Opinions & Insights
Better Living Through Caching
Do you love waiting for web content to load? Of course not, and neither do your customers. Netlify is on your side, helping you deliver content to browsers before your visitors can blink.
Between the speed benefits you already know from using the JAMstack and some intelligent content caching, your visitors get a great experience. In this post I’ll explain some of the finer points of caching and how we do it at Netlify.
Let’s talk about caching possibilities in general. There are a lot of places caching improves your computing experience — using RAM as a cache for much slower disk access; using CPU on-die cache to speed things up versus much slower RAM access. But on the web, there are 3 major places that caching can help you:
In this post I’ll mostly be talking about the browser and the CDN, but for the curious, caching proxies like Squid tend to act as kind of a shared browser. That is to say, they cache things from our CDN much like a browser would, with the goal of preventing (where possible) round trips to our CDN node by all browsers that use it — which may mean that someone else benefits from the cached item that you initially looked at. Our directives to the browser about how long and what to cache are also respected by properly configured caching proxies.

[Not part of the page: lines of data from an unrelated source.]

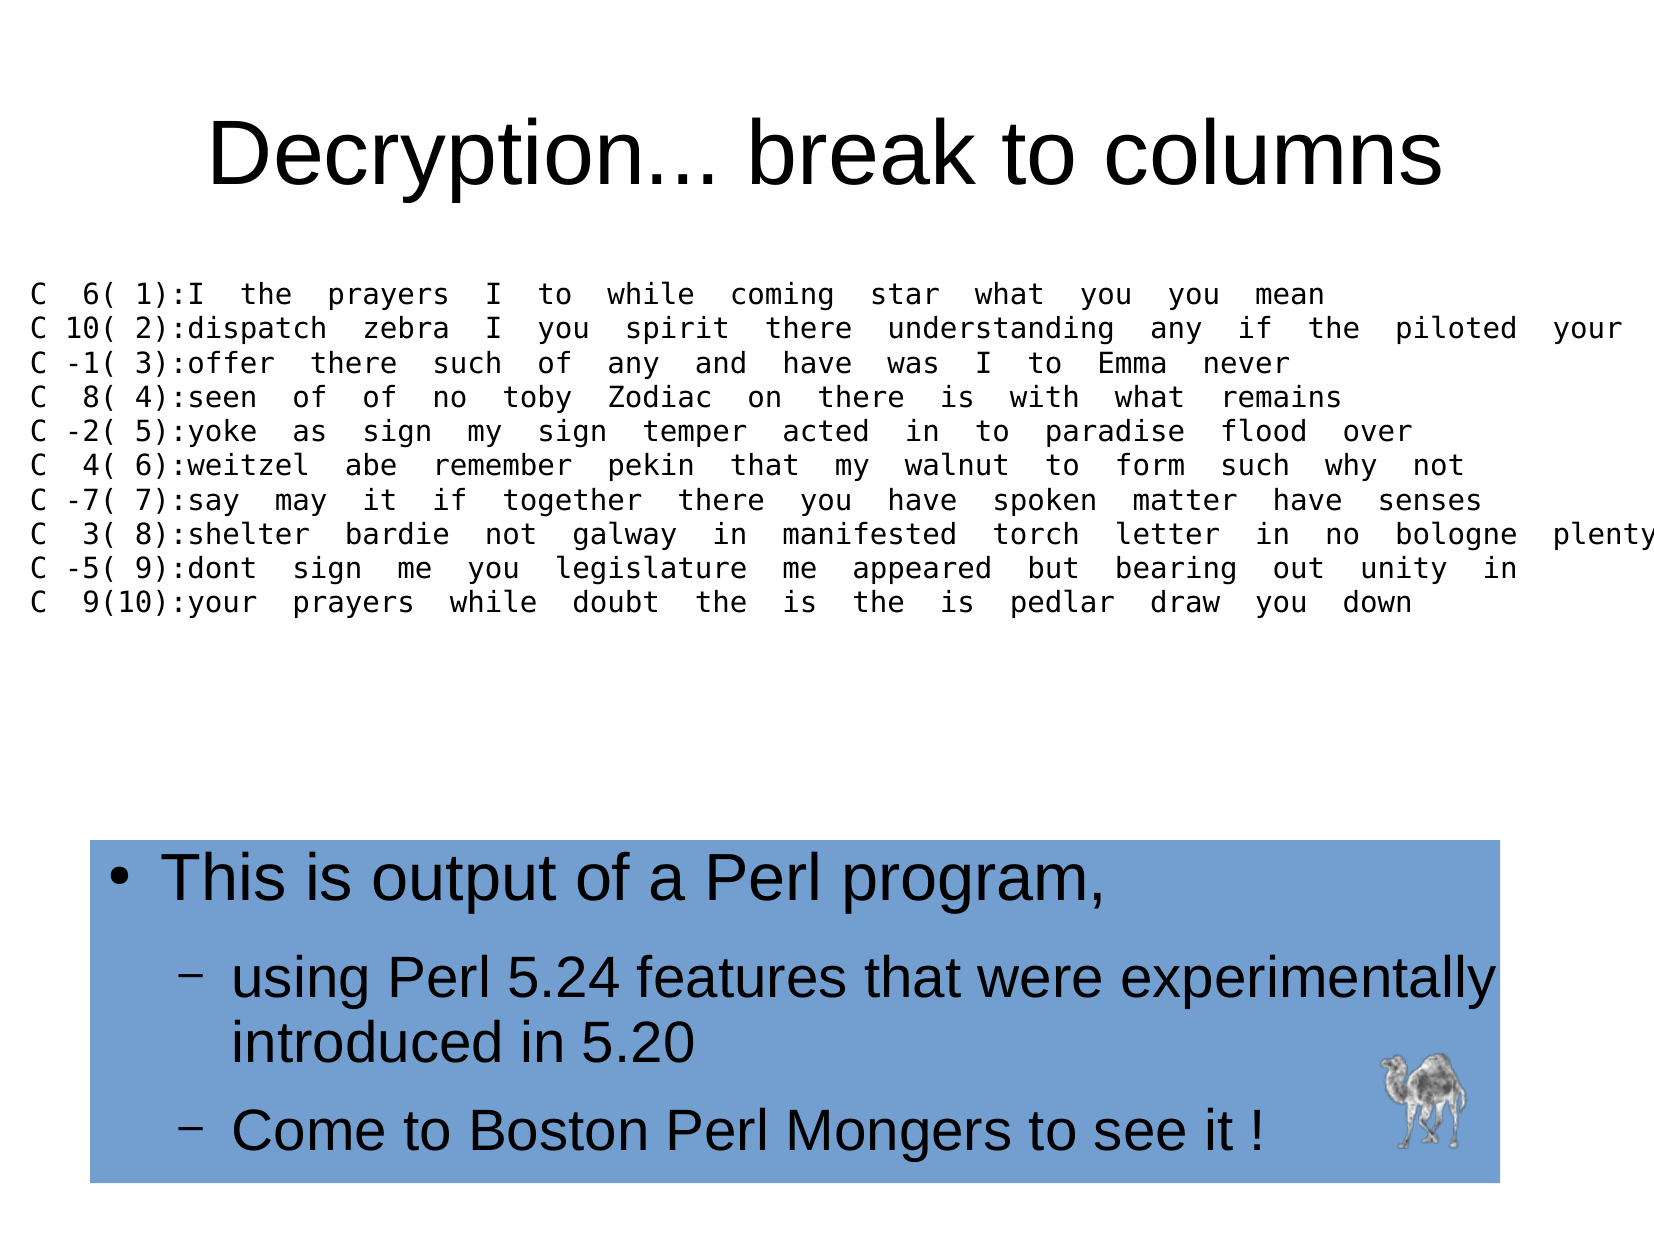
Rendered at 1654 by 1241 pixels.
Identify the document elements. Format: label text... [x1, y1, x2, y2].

title Decryption... break to columns [82, 49, 1571, 257]
text_box C 6( 1):I the prayers I to while coming star what you you mean C 10( 2):dispatch zebra I you spirit there understanding any if the piloted your C -1( 3):offer there such of any and have was I to Emma never C 8( 4):seen of of no toby Zodiac on there is with what remains C -2( 5):yoke as sign my sign temper acted in to paradise flood over C 4( 6):weitzel abe remember pekin that my walnut to form such why not C -7( 7):say may it if together there you have spoken matter have senses C 3( 8):shelter bardie not galway in manifested torch letter in no bologne plenty C -5( 9):dont sign me you legislature me appeared but bearing out unity in C 9(10):your prayers while doubt the is the is pedlar draw you down [15, 270, 1654, 662]
list This is output of a Perl program, using Perl 5.24 features that were experimentally introduced in 5.20 Come to Boston Perl Mongers to see it ! [90, 840, 1501, 1184]
picture [1376, 1049, 1471, 1152]
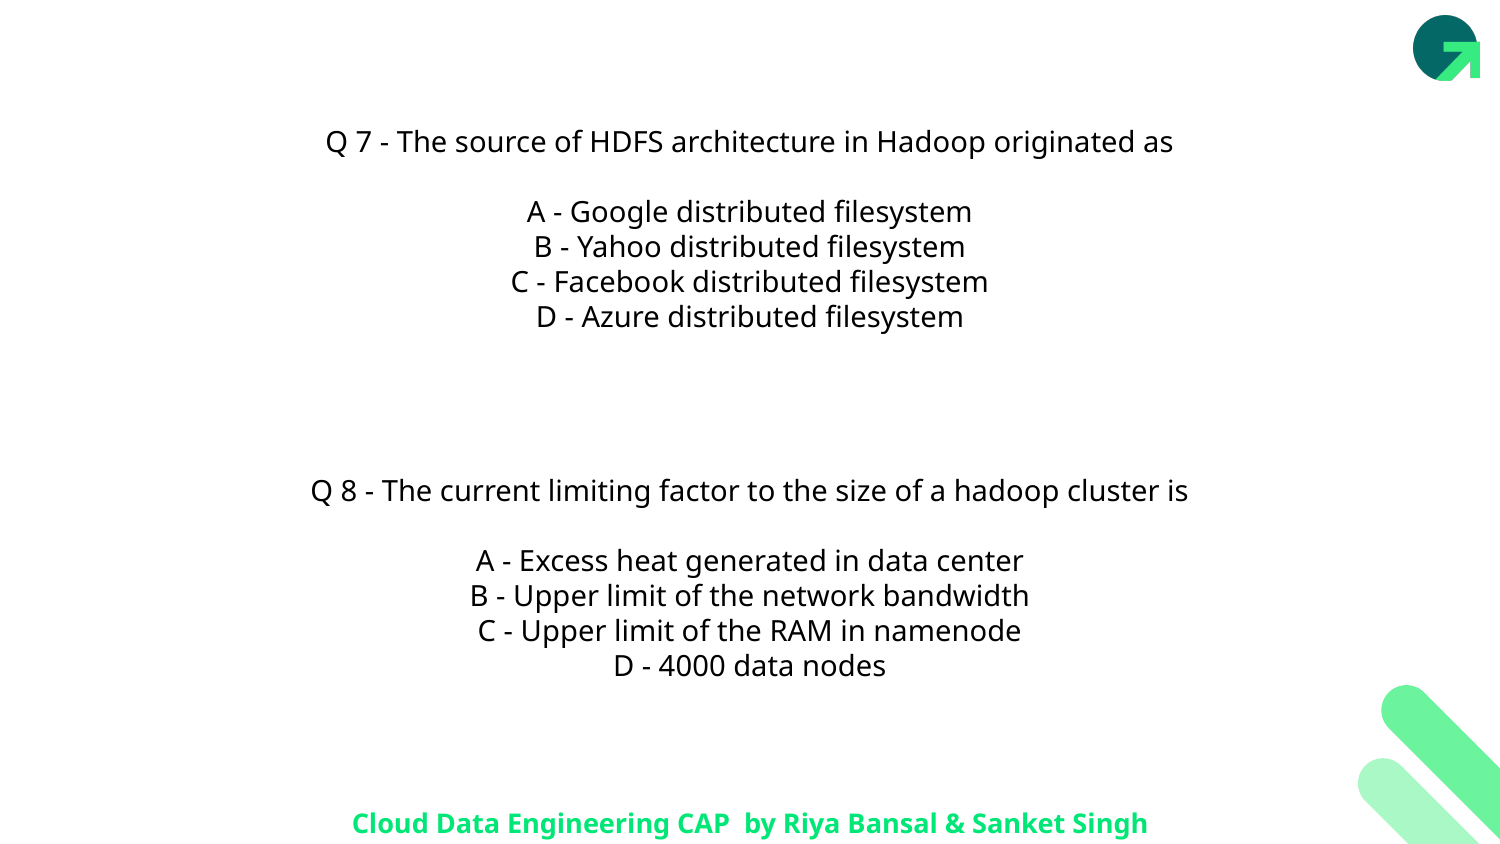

This article from google does a better job of explaining the whole process in more detail than I will, so go read that if you’re really curious about all the details, but I’ll walk through how we implement them at a high level at Netlify. In effect, a web server tells a browser a few things about every single file it downloads:
- Can this be cached, and if so by whom? (HTTP header: cache-control — private vs public)
- How long can it be cached for? (HTTP header: cache-control — max-age)
- How can I tell if it’s been changed? (HTTP header: etag in combination with above)
So, what’s our secret sauce? From a browser point of view, things work just as described above — we send caching headers that your browser (and/or proxy) obey to prevent the re-download of unchanged content. However, supporting atomic deploys and rollbacks causes us to use the system a bit differently than other CDN’s, so I’ll explain.
You may have heard that cache invalidation is one of the hardest problems in computer science, and we agree. Nonetheless, we think we have a solid implementation that will benefit you and your visitors. When we send those Cache-control headers, ours look a little different than you’d expect. Here’s a view of some headers for a typical file we served, from the developer tools in Chrome:
With these headers, we are saying specifically:
“max-age=0, must-revalidate, public” = “please cache this content, and then do not trust your cache”. This seems a bit counterintuitive, but there’s a good reason. This favors you as a content creator — you can change any of your content in an instant. Let a broken page out in a deploy? Roll back instantly. Want to make sure that your new marketing site all goes out — text, code, and assets — at the same instant so your visitors don’t experience the dreaded new/old mixture that old, file-at-a-time deploy methods left you with? We’re ready!
"etag" = a version hash, which we send with all content, that the browser provides BACK to our servers when it tries to re-fetch one of these resources (as you saw above — we’ll always set assets to require re-fetching). A browser tries a conditional get in this situation, providing the etag with the initial request to let our server confirm that this version is still current if the etag we would serve with the new content matches, our server returns an HTTP 304 which allows the browser to use its cached content instead of the client having to re-download the content.
From a browser point of view, this sounds terrible — the browser has to check in with our servers for every file it wants to load? Even if it is literally just a page reload in an identical browser session 1 second after the last load? Yes! But it isn’t so terrible due to 2 pieces of magic:
- Our CDN
- Use of HTTP/2
The CDN makes the check-in from the browser fast — it talks with the node closest to it and that node is ready with an instant answer as to whether the content is usable as-is (Etag matches, no deploys or rollbacks have happened). Using HTTP/2, browsers multiplexes these connections so they can all happen within a single connection and you don’t have to do things like negotiate the HTTPS handshake over and over again.
Note: you can override these caching settings with our custom headers feature, and you can experience the benefits of our asset post-processing into long-term-cacheable-without-revalidation if you enable Asset Optimization for your site — but we’ll need another blog post to talk about that how and why.